Provided text:
Following is a list of tips to remember when Altitude Diving.
1. Any dive between 1000 feet and 10,000 feet is an Altitude Dive
2. There is relatively little test data for altitude diving, flying after diving or driving to altitude after diving.
3. At sea level, the diver is surrounded by one atmosphere of pressure. At 10,000 feet, the pressure is .714 atmospheres (a 30% decrease in pressure). This is the same pressure change as 10 feet of seawater, which we know makes a big difference in our no-decompression limits. As we’ll see, this must be accounted for when using the RDP or any other dive table or dive computer.
4. Besides decompression sickness, there are heightened concerns for Hypoxia and Hypothermia when divng at Altitude.
5. Unless the actual depth is converted to a theoretical depth for table use and special procedures are followed, at altitude the pressure ratio can exceed the maximum limit intended by the table or dive computer, increasing the possibility of decompression sickness.
6. There are several equipment considerations when diving at altitude: (1) Air, trapped inside the cells of a wetsuit, expands at altitude, possibly making you more buoyant. Do a buoyancy check. (2) Different Gauges act differently at altitude, check with your gauge manufacturer and know what kind of gauge you have and how altitude effects it. (3) Computers either automatically adjust for altitude, need to be manually adjusted for altitude or have no adjustment for altitude. Know your computer!

Required tasks:
1) What is the pressure at 10,000 feet, according to the altitude diving tips?
2) Repeat word for word the part of the altitude diving tips from "5. Unless the" to "of decompression sickness.".
Rely only on the altitude diving tips above.

Study material:
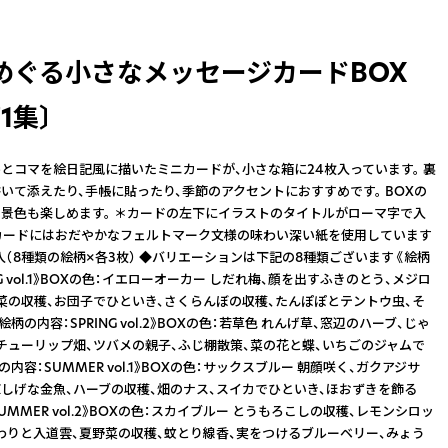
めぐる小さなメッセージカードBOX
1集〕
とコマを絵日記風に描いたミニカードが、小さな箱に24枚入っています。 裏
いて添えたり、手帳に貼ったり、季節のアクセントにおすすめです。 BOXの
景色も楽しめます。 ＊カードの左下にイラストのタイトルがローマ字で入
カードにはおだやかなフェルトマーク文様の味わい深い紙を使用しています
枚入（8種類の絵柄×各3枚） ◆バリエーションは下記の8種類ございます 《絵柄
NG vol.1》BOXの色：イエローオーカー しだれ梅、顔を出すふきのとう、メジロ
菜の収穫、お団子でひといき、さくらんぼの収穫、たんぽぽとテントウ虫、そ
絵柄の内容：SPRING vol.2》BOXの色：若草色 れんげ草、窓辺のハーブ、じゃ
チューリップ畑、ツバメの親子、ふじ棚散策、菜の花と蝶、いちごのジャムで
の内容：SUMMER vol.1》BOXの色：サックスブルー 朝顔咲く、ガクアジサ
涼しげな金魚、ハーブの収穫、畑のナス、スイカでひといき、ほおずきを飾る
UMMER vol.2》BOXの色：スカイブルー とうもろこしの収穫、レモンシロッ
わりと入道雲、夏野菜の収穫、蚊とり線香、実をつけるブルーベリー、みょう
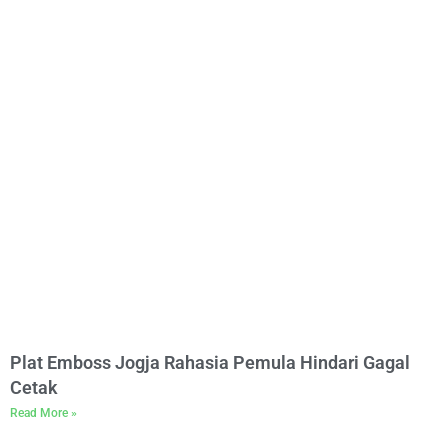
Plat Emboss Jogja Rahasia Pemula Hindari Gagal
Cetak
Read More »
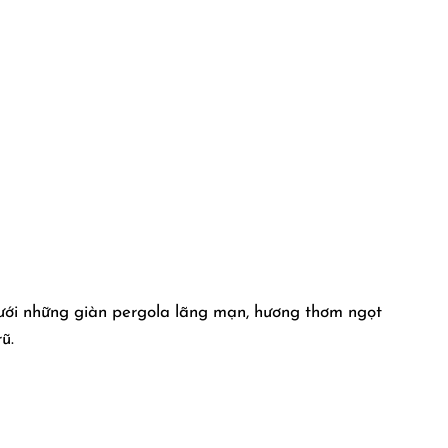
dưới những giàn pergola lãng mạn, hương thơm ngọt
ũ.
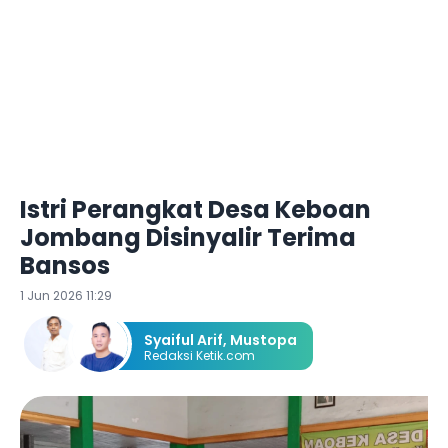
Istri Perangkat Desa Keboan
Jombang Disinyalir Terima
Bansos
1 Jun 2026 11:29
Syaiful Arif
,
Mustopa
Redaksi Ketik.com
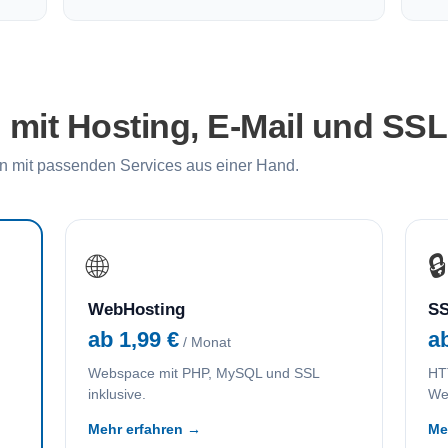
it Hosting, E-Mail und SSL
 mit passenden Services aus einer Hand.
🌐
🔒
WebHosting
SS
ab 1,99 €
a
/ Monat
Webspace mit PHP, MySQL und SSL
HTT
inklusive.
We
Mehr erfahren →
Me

Solved tasks:
1) .714 atmospheres, a 30% decrease from sea level.

2)
5. Unless the actual depth is converted to a theoretical depth for table use and special procedures are followed, at altitude the pressure ratio can exceed the maximum limit intended by the table or dive computer, increasing the possibility of decompression sickness.